Description
Original Official Prospectus
Salzburg Festival 1936
July 25th – August 31th
Max Reinhardt, Arturo Toscanini, Bruno Walter, Felix v. Weingartner
One leaf multi – folded to make 12 pages.
Detailed prospectus and program for the 1936 Festival.
21cm x 10,5cm (approx. 8,4inch. x 4,2inch.)
The Salzburg Festival (German: Salzburger Festspiele) is a prominent festival of music and drama established in 1920. It is held each summer, for five weeks starting in late July, in Salzburg, Austria, the birthplace of Wolfgang Amadeus Mozart. Mozart’s operas are a focus of the festival; one highlight is the annual performance of Hofmannsthal’s play Jedermann (Everyman)
Max Reinhardt (1873 – 1943) was an Austrian-born theater and film director, intendant, and theatrical producer.

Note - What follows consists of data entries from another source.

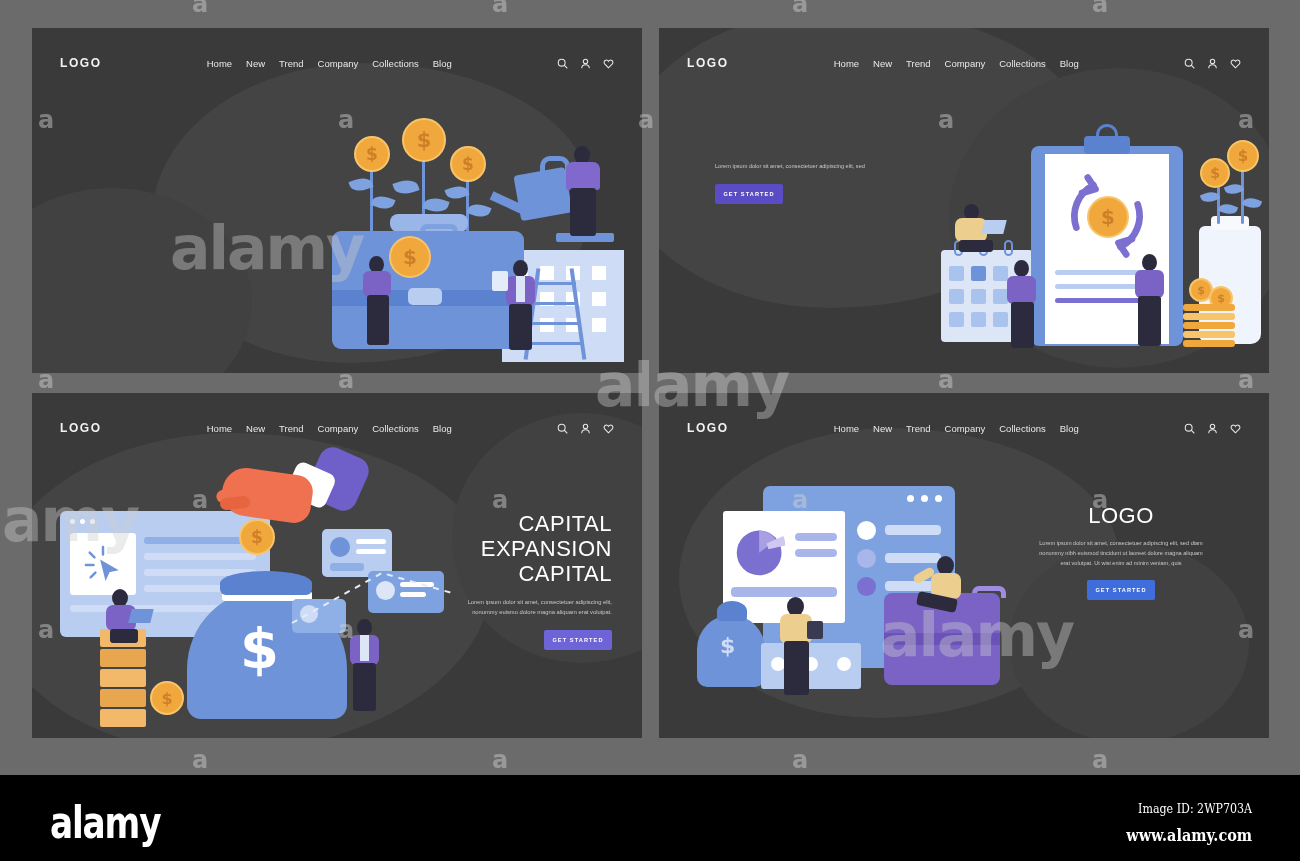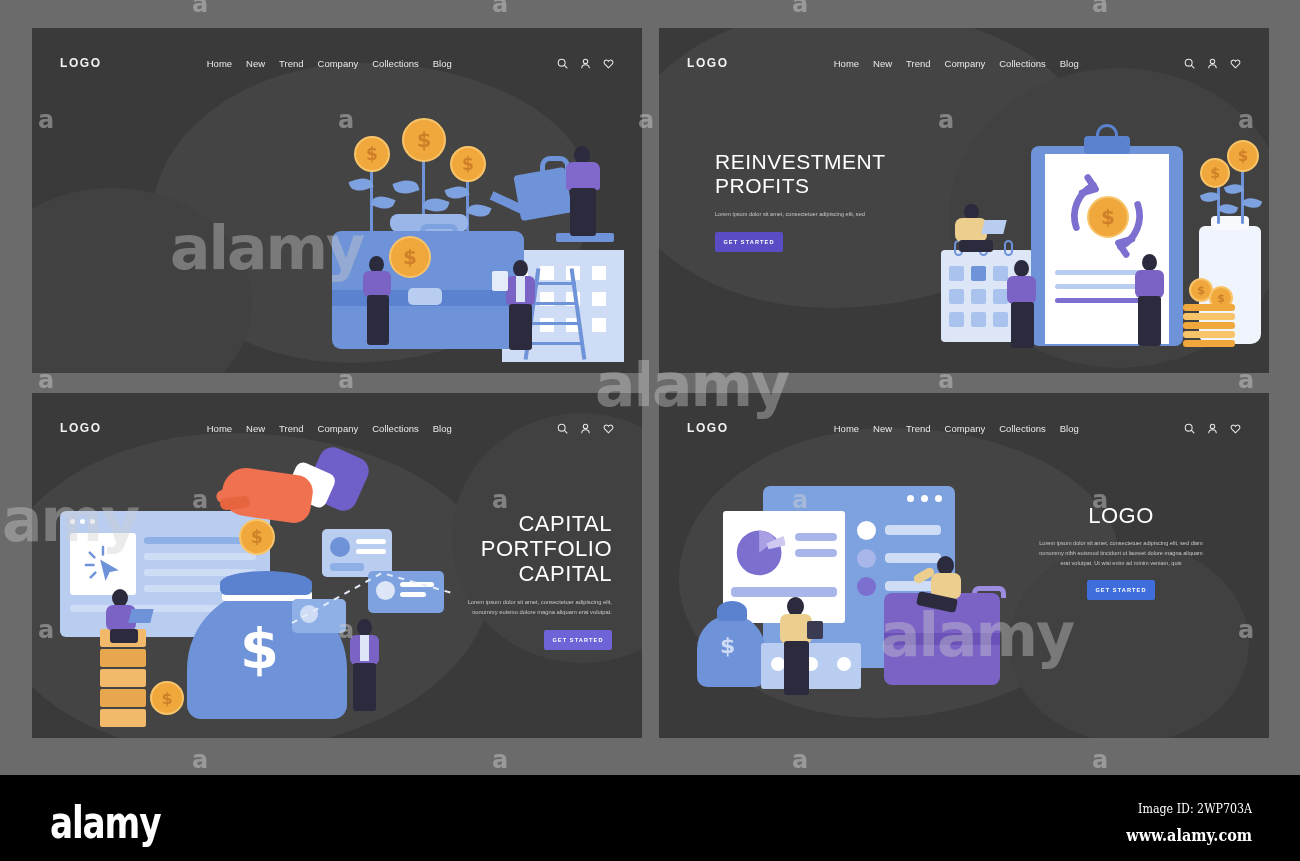--- a/index.html
+++ b/index.html
@@ -187,24 +187,20 @@
             <circle cx="8" cy="5" r="3.2"></circle>
             <path d="M2.5 15c0-3.2 2.5-5.3 5.5-5.3s5.5 2.1 5.5 5.3"></path>
           </svg>
         <svg width="11" height="11" viewBox="0 0 16 16" fill="none" stroke="#e8e8e8" stroke-width="1.5">
             <path d="M8 14.2 2.4 8.6a3.4 3.4 0 1 1 5.6-3.8 3.4 3.4 0 1 1 5.6 3.8Z"></path>
           </svg>
       </div>
     </div>
 
     <div class="hero" style="left:56px; top:122px; width:230px; text-align:left;">
-      <h1 style="font-size:21px;">
-        <span>REINVESTMENT</span><br>
-        <span>PROFITS</span>
-      </h1>
       <p style="font-size:5.6px; margin-top:12px; width:200px;">Lorem ipsum dolor sit amet, consectetuer adipiscing elit, sed</p>
       <button class="btn" style="margin-top:12px; background:#5a4cc4;">GET STARTED</button>
     </div>
 
     <div class="art" style="left:0; top:0; width:610px; height:345px;">
 
       <div style="position:absolute; left:282px; top:222px; width:92px; height:92px; background:#dce6f7; border-radius:4px;"></div>
       <div style="position:absolute; left:295px; top:212px; width:9px; height:16px; border:2.5px solid #6f93d8; border-radius:5px;"></div>
       <div style="position:absolute; left:320px; top:212px; width:9px; height:16px; border:2.5px solid #6f93d8; border-radius:5px;"></div>
       <div style="position:absolute; left:345px; top:212px; width:9px; height:16px; border:2.5px solid #6f93d8; border-radius:5px;"></div>
@@ -298,21 +294,21 @@
           </svg>
         <svg width="11" height="11" viewBox="0 0 16 16" fill="none" stroke="#e8e8e8" stroke-width="1.5">
             <path d="M8 14.2 2.4 8.6a3.4 3.4 0 1 1 5.6-3.8 3.4 3.4 0 1 1 5.6 3.8Z"></path>
           </svg>
       </div>
     </div>
 
     <div class="hero" style="right:30px; top:118px; width:218px; text-align:right;">
       <h1 style="font-size:22px;">
         <span>CAPITAL</span><br>
-        <span>PORTFOLIO</span><br>
+        <span>EXPANSION</span><br>
         <span>CAPITAL</span>
       </h1>
       <p style="font-size:5.8px; margin-top:11px; margin-left:auto; width:145px;">Lorem ipsum dolor sit amet, consectetuer adipiscing elit, nonummy euismo dolore magna aliquam erat volutpat.</p>
       <button class="btn" style="margin-top:12px; background:#6f63d8;">GET STARTED</button>
     </div>
 
     <div class="art" style="left:0; top:0; width:610px; height:345px;">
 
       <div style="position:absolute; left:28px; top:118px; width:210px; height:126px; background:#b9cdf0; border-radius:6px;"></div>
       <div style="position:absolute; left:38px; top:126px; width:5px; height:5px; background:#ffffff; border-radius:50%;"></div>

With his innovative stage productions, he is regarded as one of the most prominent directors of German-language theater in the early 20th century. In 1920, he established the Salzburg Festival with the performance of Hugo von Hofmannsthal’s Jedermann.

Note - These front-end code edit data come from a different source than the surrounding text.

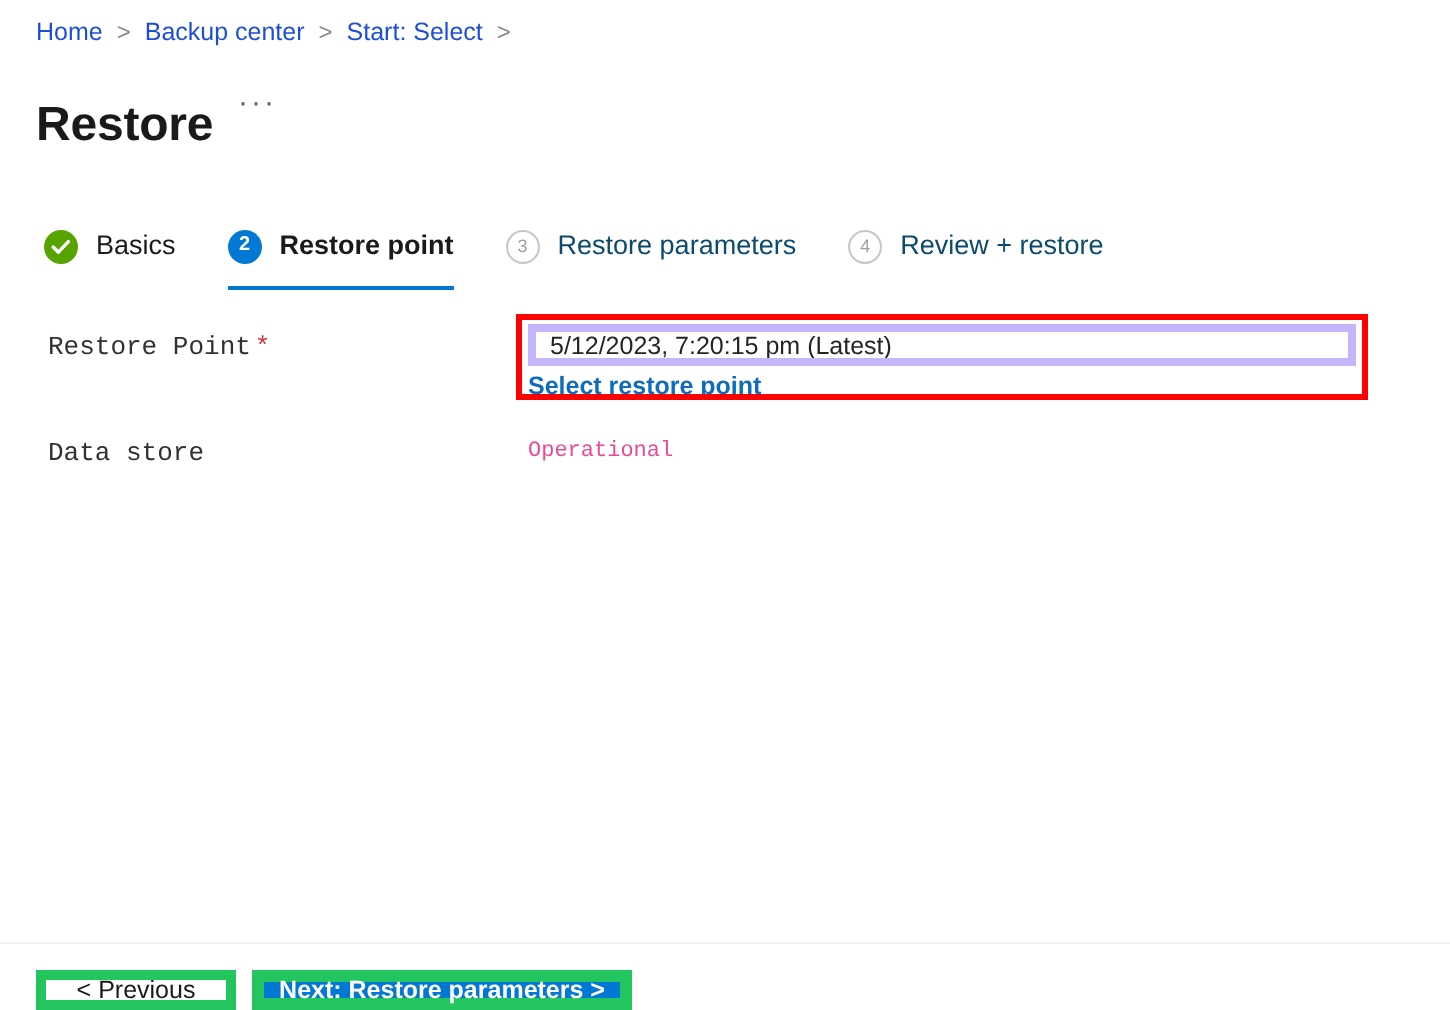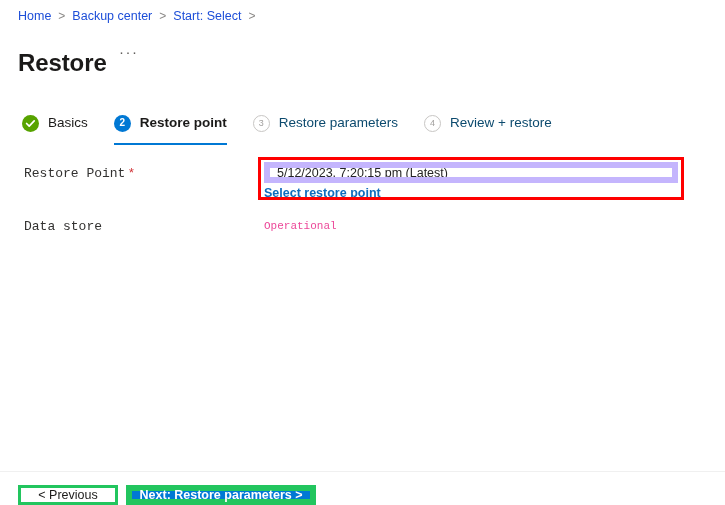--- a/index.html
+++ b/index.html
@@ -168,21 +168,21 @@
     pointer-events: none;
   }
 
   .restore-input {
     position: absolute;
     left: 264px;
     top: 162px;
     width: 414px;
     height: 21px;
     box-sizing: border-box;
-    border: 6px solid #c4b5fd;
+    border: 4px solid #c4b5fd;
     background: #ffffff;
     font-family: "Liberation Sans", sans-serif;
     font-size: 12.5px;
     line-height: 19px;
     color: #242424;
     padding: 0 7px;
     outline: none;
   }
   .select-link {
     position: absolute;
@@ -228,21 +228,21 @@
     display: flex;
     align-items: center;
     justify-content: center;
     cursor: pointer;
     border-radius: 0;
     white-space: nowrap;
     padding: 0 10px;
   }
   .btn-secondary {
     width: 100px;
-    border: 3px solid #22c55e;
+    border: 5px solid #22c55e;
     background: #ffffff;
     color: #1b1a19;
   }
   .btn-primary {
     width: 190px;
     margin-left: 8px;
     border: 6px solid #22c55e;
     background: #0078d4;
     color: #ffffff;
     font-weight: 700;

Arturo Toscanini (1867 – 1957) was an Italian conductor. He was one of the most acclaimed and influential musicians of the late 19th and early 20th centuries, renowned for his intensity, his perfectionism, his ear for orchestral detail and sonority, and his eidetic memory. He was at various times the music director of La Scala in Milan and the New York Philharmonic. Later in his career, he was appointed the first music director of the NBC Symphony Orchestra (1937–1954), and this led to his becoming a household name, especially in the United States, through his radio and television broadcasts and many recordings of the operatic and symphonic repertoire.